“At daybreak they will separate to seek our trail. They will search all day, but will not find it; their horses will then be dead tired; they will rest, but they will not give up the attempt to overtake us. As we have not been found in front or to the right or left, they will determine to seek us on the back trail; but they will not have come to that decision until to-morrow evening, when their horses will be useless for pursuit.

“On to-morrow evening at nightfall we will start from here with horses all fresh, and we will direct our course to the right of the line we followed when leaving the camp. So as to hit off the buffalo two days from here. We will travel all night, change saddles at daybreak, and travel all day to-morrow; by that time we should be far away from our pursuers.”

Soon the evening hour drew on. The short twilight rapidly deepened into night, and as the last glimmer of light vanished, the plan was put into operation. Turning sharp to the left, we plunged down amid some broken ground that led to the ravine by the stream, and were soon securely ensconced amid the bluffs and rocks that fringed its lowest levels.

It was a dark moonless night, and once amid the broken ground all objects became a shapeless blank.

The Sioux pulled up as soon as he found himself at the bottom of the ravine. He dismounted, and gave me his horse and the larêt which ran through the bits of the three he led.
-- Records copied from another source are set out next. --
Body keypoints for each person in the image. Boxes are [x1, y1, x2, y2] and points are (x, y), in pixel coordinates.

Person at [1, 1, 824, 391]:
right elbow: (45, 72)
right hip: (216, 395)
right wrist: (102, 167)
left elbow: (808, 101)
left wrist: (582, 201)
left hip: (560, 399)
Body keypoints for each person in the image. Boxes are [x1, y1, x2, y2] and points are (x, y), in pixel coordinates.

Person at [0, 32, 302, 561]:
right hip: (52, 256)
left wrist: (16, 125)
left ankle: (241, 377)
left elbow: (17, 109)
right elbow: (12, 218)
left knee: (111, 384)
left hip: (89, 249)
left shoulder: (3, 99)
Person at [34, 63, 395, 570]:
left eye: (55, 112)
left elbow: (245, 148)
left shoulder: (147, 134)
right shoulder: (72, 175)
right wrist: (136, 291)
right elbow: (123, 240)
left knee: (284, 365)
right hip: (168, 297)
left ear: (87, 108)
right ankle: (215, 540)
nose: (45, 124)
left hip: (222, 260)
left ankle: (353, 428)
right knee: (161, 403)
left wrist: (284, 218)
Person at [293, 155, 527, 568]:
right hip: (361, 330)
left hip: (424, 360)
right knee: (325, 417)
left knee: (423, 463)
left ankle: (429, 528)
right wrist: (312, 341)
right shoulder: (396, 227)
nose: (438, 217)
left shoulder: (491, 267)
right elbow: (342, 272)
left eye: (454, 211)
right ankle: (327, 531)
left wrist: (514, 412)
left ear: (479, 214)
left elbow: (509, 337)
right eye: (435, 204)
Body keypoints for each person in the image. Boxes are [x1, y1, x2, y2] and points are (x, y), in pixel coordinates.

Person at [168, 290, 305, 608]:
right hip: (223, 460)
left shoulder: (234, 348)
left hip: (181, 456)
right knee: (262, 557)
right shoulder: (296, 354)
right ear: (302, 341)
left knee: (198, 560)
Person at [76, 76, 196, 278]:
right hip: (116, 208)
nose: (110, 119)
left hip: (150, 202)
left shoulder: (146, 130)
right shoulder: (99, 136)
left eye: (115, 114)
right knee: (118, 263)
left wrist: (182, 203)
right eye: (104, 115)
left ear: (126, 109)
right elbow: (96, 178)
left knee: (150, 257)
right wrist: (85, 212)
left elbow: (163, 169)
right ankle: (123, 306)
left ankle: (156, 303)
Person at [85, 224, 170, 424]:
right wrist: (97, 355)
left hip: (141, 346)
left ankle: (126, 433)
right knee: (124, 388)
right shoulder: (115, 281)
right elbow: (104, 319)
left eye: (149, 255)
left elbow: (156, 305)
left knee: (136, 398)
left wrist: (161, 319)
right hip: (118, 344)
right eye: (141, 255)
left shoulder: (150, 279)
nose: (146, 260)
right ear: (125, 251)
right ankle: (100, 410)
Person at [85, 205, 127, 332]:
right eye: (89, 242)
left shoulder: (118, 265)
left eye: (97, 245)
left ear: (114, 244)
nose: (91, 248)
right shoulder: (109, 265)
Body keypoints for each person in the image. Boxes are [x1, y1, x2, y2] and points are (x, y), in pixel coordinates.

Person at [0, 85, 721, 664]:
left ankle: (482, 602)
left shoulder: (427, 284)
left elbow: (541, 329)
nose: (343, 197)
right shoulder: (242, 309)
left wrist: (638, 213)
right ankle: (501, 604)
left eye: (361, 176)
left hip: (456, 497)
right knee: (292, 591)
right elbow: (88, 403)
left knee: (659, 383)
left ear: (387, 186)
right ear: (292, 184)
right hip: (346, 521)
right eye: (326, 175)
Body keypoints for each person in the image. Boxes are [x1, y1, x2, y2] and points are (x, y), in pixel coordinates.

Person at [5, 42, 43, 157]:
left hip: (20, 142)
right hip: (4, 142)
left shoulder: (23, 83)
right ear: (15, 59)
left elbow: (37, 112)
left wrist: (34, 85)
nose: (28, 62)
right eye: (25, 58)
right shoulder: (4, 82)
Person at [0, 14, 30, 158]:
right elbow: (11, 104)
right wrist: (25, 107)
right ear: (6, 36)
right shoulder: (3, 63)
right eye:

“I will go back on foot and lie near the trail,” he said. “Sit you down here until I return.” So saying he vanished on foot into the darkness, and reaching the neighbourhood of his former trail, lay down in the grass to watch.

He had not long to wait.

Through the gloom there suddenly passed, riding at a hard pace, a body of men. They had swept by almost as soon as the keen ear of the Sioux had detected their approach, and quick as they had come they were gone.

The Sioux came back to the ravine and the night passed slowly away.

When dawn revealed the features of the surrounding neighbourhood, we moved into a more sheltered position, where, amid rock and bushes, we remained perfectly screened even from any observer who might have stood at the edge of the ravine. Here during the day we relieved each other in the work of allowing the horses to graze with a larêt passing from one to another.